TASK OBJECTIVE ▸ Every entry that follows should be reproduced exactly.

Collected data:
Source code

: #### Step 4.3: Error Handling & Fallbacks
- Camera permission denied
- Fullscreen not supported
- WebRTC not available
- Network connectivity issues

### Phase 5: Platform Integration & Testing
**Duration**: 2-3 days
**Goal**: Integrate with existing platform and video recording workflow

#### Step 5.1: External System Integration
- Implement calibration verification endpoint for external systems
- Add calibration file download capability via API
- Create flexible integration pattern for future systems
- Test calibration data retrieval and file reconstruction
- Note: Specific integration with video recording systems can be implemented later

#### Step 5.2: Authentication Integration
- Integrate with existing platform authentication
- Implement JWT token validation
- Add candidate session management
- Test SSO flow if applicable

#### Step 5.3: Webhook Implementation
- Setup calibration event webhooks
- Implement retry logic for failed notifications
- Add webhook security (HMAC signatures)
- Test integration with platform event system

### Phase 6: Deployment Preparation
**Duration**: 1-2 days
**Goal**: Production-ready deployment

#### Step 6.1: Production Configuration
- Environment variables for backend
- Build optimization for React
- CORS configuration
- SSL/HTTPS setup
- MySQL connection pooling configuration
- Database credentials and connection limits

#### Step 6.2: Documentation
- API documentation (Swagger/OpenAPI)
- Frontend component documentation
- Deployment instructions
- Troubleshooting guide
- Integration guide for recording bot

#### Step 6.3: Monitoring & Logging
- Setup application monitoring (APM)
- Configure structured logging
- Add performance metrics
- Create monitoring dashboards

SOLVED PROBLEM ▸
Source code

: #### Step 4.3: Error Handling & Fallbacks
- Camera permission denied
- Fullscreen not supported
- WebRTC not available
- Network connectivity issues

### Phase 5: Platform Integration & Testing
**Duration**: 2-3 days
**Goal**: Integrate with existing platform and video recording workflow

#### Step 5.1: External System Integration
- Implement calibration verification endpoint for external systems
- Add calibration file download capability via API
- Create flexible integration pattern for future systems
- Test calibration data retrieval and file reconstruction
- Note: Specific integration with video recording systems can be implemented later

#### Step 5.2: Authentication Integration
- Integrate with existing platform authentication
- Implement JWT token validation
- Add candidate session management
- Test SSO flow if applicable

#### Step 5.3: Webhook Implementation
- Setup calibration event webhooks
- Implement retry logic for failed notifications
- Add webhook security (HMAC signatures)
- Test integration with platform event system

### Phase 6: Deployment Preparation
**Duration**: 1-2 days
**Goal**: Production-ready deployment

#### Step 6.1: Production Configuration
- Environment variables for backend
- Build optimization for React
- CORS configuration
- SSL/HTTPS setup
- MySQL connection pooling configuration
- Database credentials and connection limits

#### Step 6.2: Documentation
- API documentation (Swagger/OpenAPI)
- Frontend component documentation
- Deployment instructions
- Troubleshooting guide
- Integration guide for recording bot

#### Step 6.3: Monitoring & Logging
- Setup application monitoring (APM)
- Configure structured logging
- Add performance metrics
- Create monitoring dashboards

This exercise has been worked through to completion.